Self-Distillation: Same Model, Different Prompts

The teacher is the student itself, given privileged information.

Student

$p_\theta(\cdot \,|\, x)$

Sees only the problem $x$

Teacher

$p_\theta(\cdot \,|\, x, \text{priv})$

Sees $x$ + privileged info

Same weights $\theta$, different context.

Two variants: OPSD (priv = optimal trajectory) and SDPO (priv = feedback).

OPSD: OPD + Optimal Trajectory

Self-Distilled Reasoner (UCLA, Jan 2026)

Dataset
$\{(x, y^\ast)\}$
Student
$p_S(\cdot|x)$
Sample
$\hat{y} \sim p_S$
Teacher
$p_T(\cdot|x, y^\ast)$
Loss
$D(p_T \| p_S)$

The teacher sees $x + y^\ast$ → can assign per-token credit.

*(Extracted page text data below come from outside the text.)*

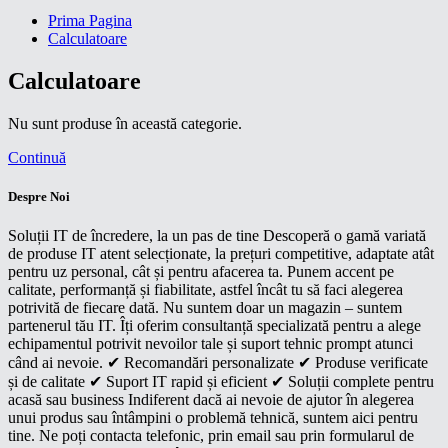
Prima Pagina
Calculatoare
Calculatoare
Nu sunt produse în această categorie.
Continuă
Despre Noi
Soluții IT de încredere, la un pas de tine Descoperă o gamă variată
de produse IT atent selecționate, la prețuri competitive, adaptate atât
pentru uz personal, cât și pentru afacerea ta. Punem accent pe
calitate, performanță și fiabilitate, astfel încât tu să faci alegerea
potrivită de fiecare dată. Nu suntem doar un magazin – suntem
partenerul tău IT. Îți oferim consultanță specializată pentru a alege
echipamentul potrivit nevoilor tale și suport tehnic prompt atunci
când ai nevoie. ✔ Recomandări personalizate ✔ Produse verificate
și de calitate ✔ Suport IT rapid și eficient ✔ Soluții complete pentru
acasă sau business Indiferent dacă ai nevoie de ajutor în alegerea
unui produs sau întâmpini o problemă tehnică, suntem aici pentru
tine. Ne poți contacta telefonic, prin email sau prin formularul de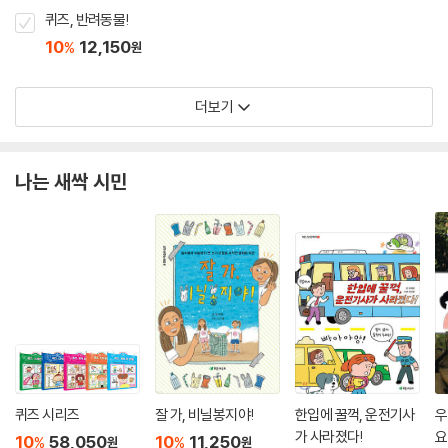
퀴즈, 반려동물!
10
12,150
%
원
더보기
나는 새싹 시민
퀴즈 시리즈
잘 가, 비닐봉지야!
한입에 꿀꺽, 운전기사
우
가 사라졌다!
요
10
58,050
10
11,250
%
%
원
원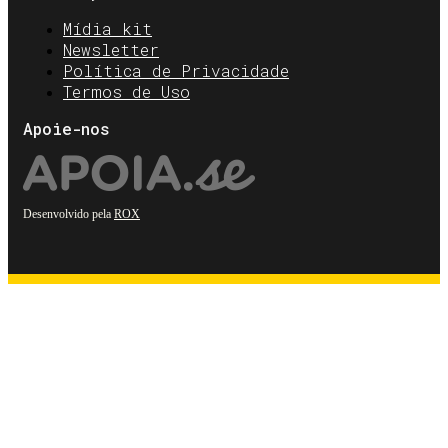
Mídia kit
Newsletter
Política de Privacidade
Termos de Uso
Apoie-nos
Desenvolvido pela
ROX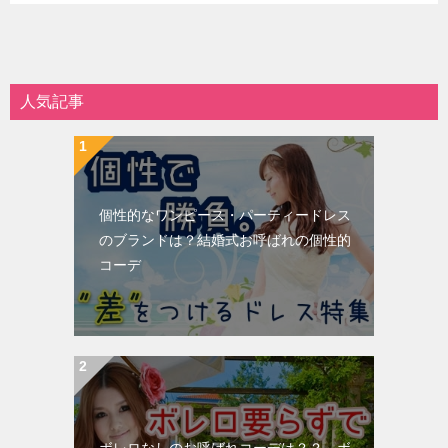
人気記事
個性的なワンピース・パーティードレス
のブランドは？結婚式お呼ばれの個性的
コーデ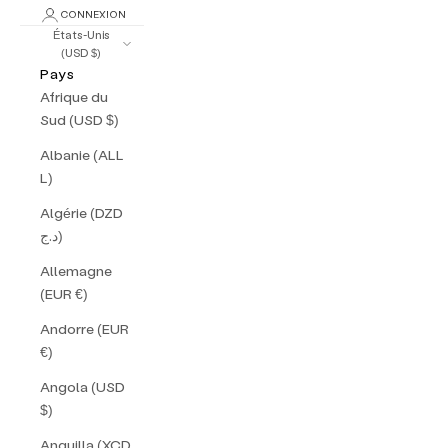
CONNEXION
États-Unis
(USD $)
Pays
Afrique du
Sud (USD $)
Albanie (ALL
L)
Algérie (DZD
د.ج)
Allemagne
(EUR €)
Andorre (EUR
€)
Angola (USD
$)
Anguilla (XCD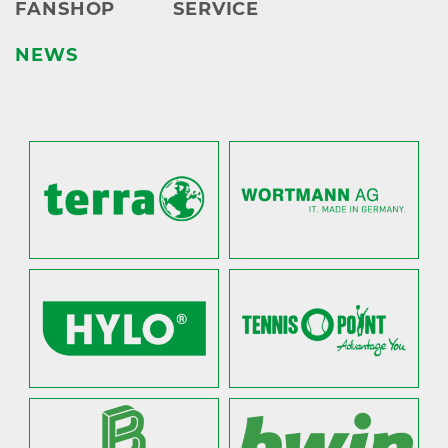
FANSHOP
SERVICE
NEWS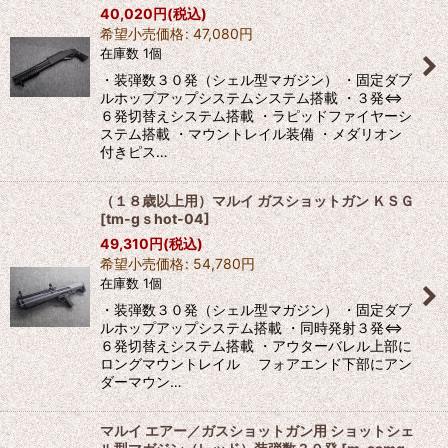
40,020
円
(税込)
希望小売価格
:
47,080
円
在庫数 1個
・装弾数３０発（シェル型マガジン） ・固定ダブ
ルホップアップシステムシステム搭載 ・３発⇔
６発切替えシステム搭載 ・ラピッドファイヤーシ
ステム搭載 ・マウントレイル装備 ・メダリオン
付きピス…
（１８歳以上用）マルイ ガスショットガン ＫＳＧ
[
tm-gｓhot-04
]
49,310
円
(税込)
希望小売価格
:
54,780
円
在庫数 1個
・装弾数３０発（シェル型マガジン） ・固定ダブ
ルホップアップシステム搭載 ・同時発射３発⇔
６発切替えシステム搭載 ・アウターバレル上部に
ロングマウントレイル フォアエンド下部にアン
ダーマウン…
マルイ エアー／ガスショットガン用 ショットシェ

Gradients flow only through the student's logits.

On-policy sampling avoids SFT's exposure bias.

SDPO: OPD + Natural Language Feedback

RL via Self-Distillation (ETH Zurich, Jan 2026)

1. Question
$x$
2. Answer
$y \sim \pi_\theta$
3. Feedback
$f$ from judge
4. Self-Teacher
$\pi_\theta(y|x,f)$
5. Distill
RKLD

Example

def f(n): return list(range(1, n+1))

Feedback

"Don't include n."

No optimal trajectory needed — only post-hoc critique.

OPSD vs. SDPO

OPSD

Priv info: Optimal trajectory $y^\ast$

Teacher: $p_\theta(\cdot | x, y^\ast)$

Pro: Direct, fine-grained signal

Con: Needs ground-truth solutions

SDPO

Priv info: NL feedback $f$

Teacher: $\pi_\theta(\cdot | x, f)$

Pro: Works with any judge

Con: Feedback quality matters

Both use self-distillation: same model, different privileged context.

Reverse KL drives the student toward the teacher's corrected distribution.